Italia/Libia: gli errori di oggi e gli avvertimenti di ieri

La Libia è nel caos e l’Italia deve reagire il prima possibile, il rischio è un nuovo scenario geopolitico complicato, una nuova emergenza migranti, danni economici e rischi energetici.

Mentre il mondo si divide su quale “fazione” sostenere, più per interessi nazionali che per visioni politiche, il presidente degli Stati Uniti ha mosso la sua pedina nello scacchiere internazionale. Trump ha fatto una telefonata di sostegno al generale Khalifa Haftar, che comanda le forze di Bengasi e che il 4 aprile ha dato l’ordine di conquistare la capitale della Libia, Tripoli, controllata dal rivale Fayez al-Sarraj. Un totale capovolgimento di approccio geopolitico dalle dichiarazioni del segretario di Stato americano Mike Pompeo, che aveva annunciato la contrarietà Usa all’offensiva militare di Haftar chiedendogli di fermare le operazioni. Recentemente, il presidente egiziano Abdel Fattah El-Sis aveva chiesto a Donald Trump di sostenere il generale libico. La mossa del presidente statunitense è sorprendente, arrivando a complicare il gioco sul futuro del Paese nordafricano, spiazzando anche l’Italia, le sue mosse politiche e il sostegno al premier libico Fayez al-Sarraj.
----
● Consegna: Riscrivi l'estratto sulla crisi libica da "La Libia è nel" a "e rischi energetici.", mettendo "disordine" al posto di "caos".
----
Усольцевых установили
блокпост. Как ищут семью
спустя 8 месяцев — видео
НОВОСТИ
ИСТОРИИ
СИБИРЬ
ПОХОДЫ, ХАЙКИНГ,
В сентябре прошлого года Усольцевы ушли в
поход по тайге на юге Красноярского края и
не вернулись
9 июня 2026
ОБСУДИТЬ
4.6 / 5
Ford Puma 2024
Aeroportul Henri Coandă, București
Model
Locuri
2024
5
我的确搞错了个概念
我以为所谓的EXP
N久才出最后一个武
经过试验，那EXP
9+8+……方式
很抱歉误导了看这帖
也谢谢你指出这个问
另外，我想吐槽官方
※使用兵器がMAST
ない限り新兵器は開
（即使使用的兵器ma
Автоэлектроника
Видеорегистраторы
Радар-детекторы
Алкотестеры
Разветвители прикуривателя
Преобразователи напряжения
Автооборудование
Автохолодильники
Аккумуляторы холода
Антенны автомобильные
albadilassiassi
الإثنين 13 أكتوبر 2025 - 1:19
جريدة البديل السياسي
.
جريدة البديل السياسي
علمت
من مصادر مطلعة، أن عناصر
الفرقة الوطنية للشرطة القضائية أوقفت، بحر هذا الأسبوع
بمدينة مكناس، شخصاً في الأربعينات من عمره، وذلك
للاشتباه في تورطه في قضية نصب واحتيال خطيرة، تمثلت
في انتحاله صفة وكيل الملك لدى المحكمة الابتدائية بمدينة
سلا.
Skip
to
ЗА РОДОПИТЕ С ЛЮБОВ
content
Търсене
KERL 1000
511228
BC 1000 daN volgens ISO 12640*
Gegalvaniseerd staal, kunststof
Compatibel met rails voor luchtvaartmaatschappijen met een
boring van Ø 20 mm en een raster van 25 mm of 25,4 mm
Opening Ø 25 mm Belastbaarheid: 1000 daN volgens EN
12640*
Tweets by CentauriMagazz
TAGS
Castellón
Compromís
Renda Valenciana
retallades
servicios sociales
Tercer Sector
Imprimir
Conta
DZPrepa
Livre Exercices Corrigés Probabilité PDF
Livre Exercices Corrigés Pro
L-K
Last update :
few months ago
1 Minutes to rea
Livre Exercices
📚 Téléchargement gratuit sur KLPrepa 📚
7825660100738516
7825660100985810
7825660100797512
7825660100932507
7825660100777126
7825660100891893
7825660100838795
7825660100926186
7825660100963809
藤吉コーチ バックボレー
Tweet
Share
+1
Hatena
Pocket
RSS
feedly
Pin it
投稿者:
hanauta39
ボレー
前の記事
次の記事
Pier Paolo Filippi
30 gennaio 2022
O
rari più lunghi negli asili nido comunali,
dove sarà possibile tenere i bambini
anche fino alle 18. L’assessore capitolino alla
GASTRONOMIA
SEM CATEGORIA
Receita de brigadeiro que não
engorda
----
● Svolgimento:
La Libia è nel disordine e l’Italia deve reagire il prima possibile, il rischio è un nuovo scenario geopolitico complicato, una nuova emergenza migranti, danni economici e rischi energetici.